Reading text:

Indonesia is a fascinating nation consisting of over 17000 islands spread over the Indian Ocean, South China Sea, and the Pacific Ocean.
Sharing land and maritime borders with multiple Oceania, South, and Southeastern Asian countries, Indonesia has a diverse population, with over 700 languages and thousands of ethnic groups.
Indonesia’s lush tropical topography and climate provide gorgeous tropical rainforests and stunning white sandy beaches, attracting tourists from around the world to enjoy year-round summer vacations.
Foreigners may recognize Indonesian islands like Bali as the ultimate paradisiacal haven for yoga lovers and alternative lifestyles or Borneo as home to the beloved orangutan. Coffee lovers have surely sampled world-famous coffee from Sumatra and Java.
Coffee isn’t the only culinary gift Indonesia has to offer. Its tropical and coastal topography and diverse cultural practices bestow countless delicious dishes.

[Chart comprehension data]
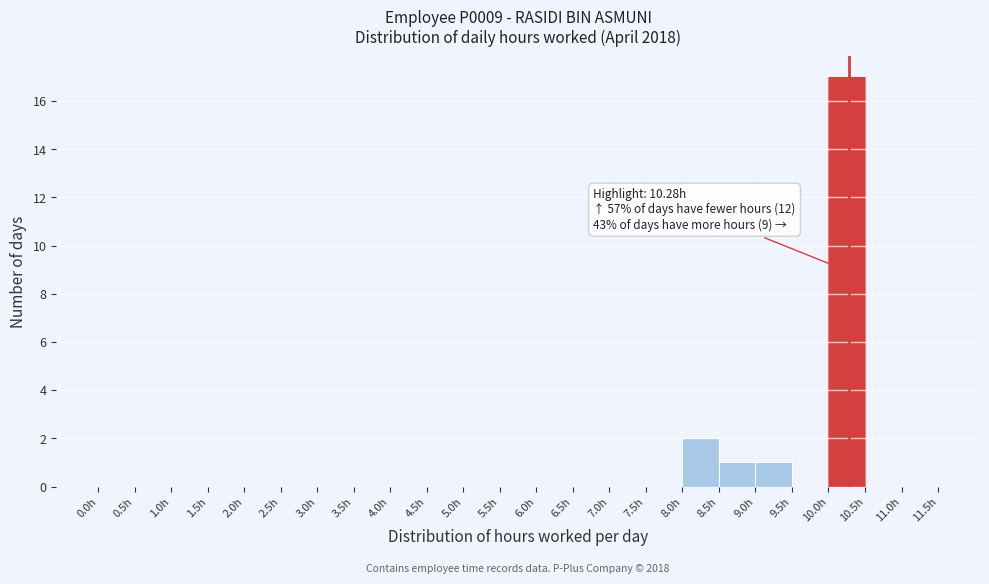

Over which range of the x-axis is the bar tallest?

10.0 to 10.5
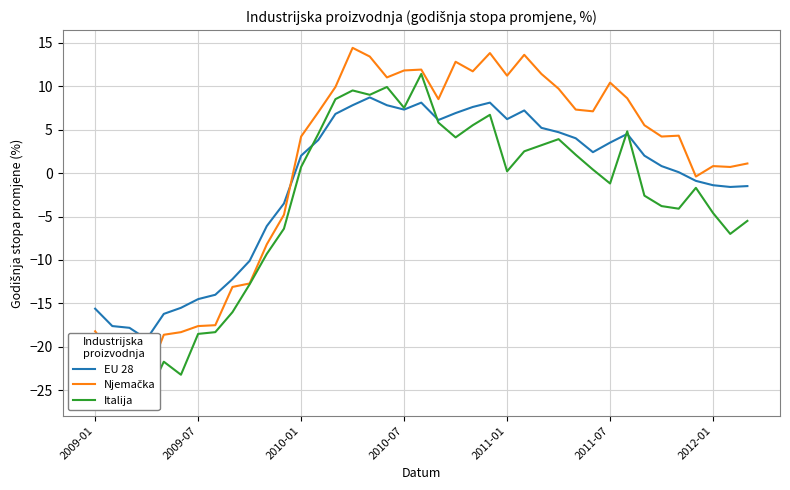

In Italija, how many points are lower than both neighbors (excluding endpoints)?

9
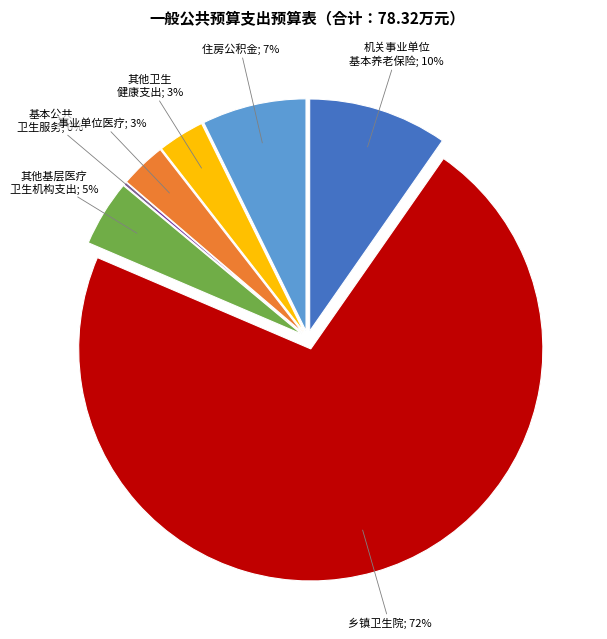

Is there any slice that represents more than half of the pie?

Yes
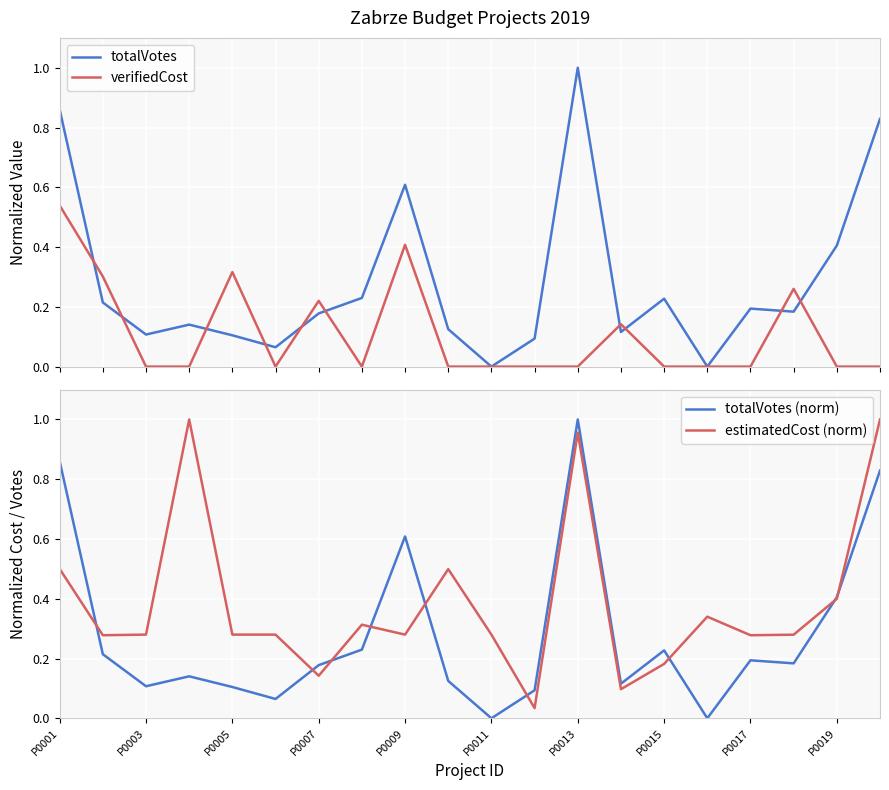

How many series are shown in this chart?

4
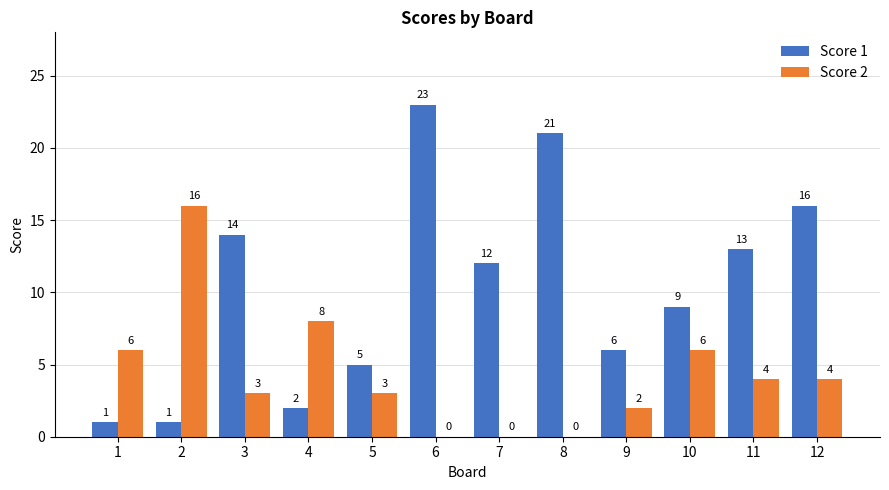

What is the sum of the Score 1 values at 8 and 1?

22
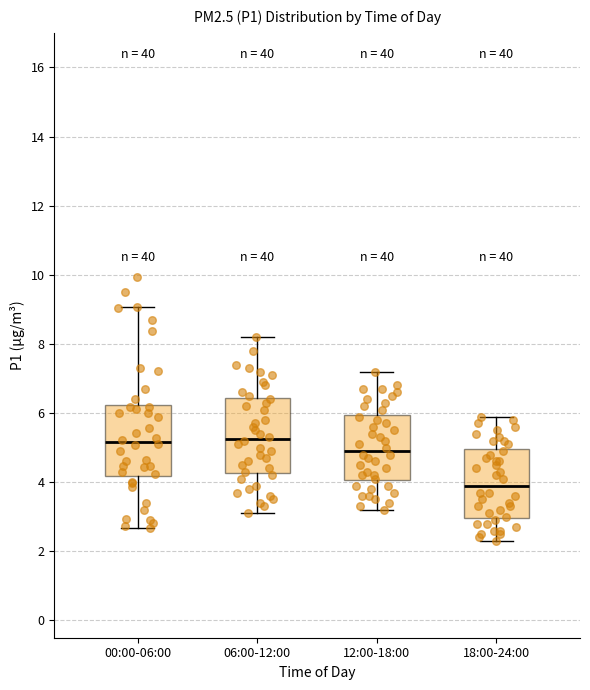

Where does the median line of the box for 18:00-24:00 sit on the y-axis? The values are not printed on the chart, so give them approximately, as read against the axis.

4.0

The task: Can you reproduce the passage on Indonesia from "Sharing land and" to "year-round summer vacations.", word for word? The records play no part in what is asked here.

Response:
Sharing land and maritime borders with multiple Oceania, South, and Southeastern Asian countries, Indonesia has a diverse population, with over 700 languages and thousands of ethnic groups.
Indonesia’s lush tropical topography and climate provide gorgeous tropical rainforests and stunning white sandy beaches, attracting tourists from around the world to enjoy year-round summer vacations.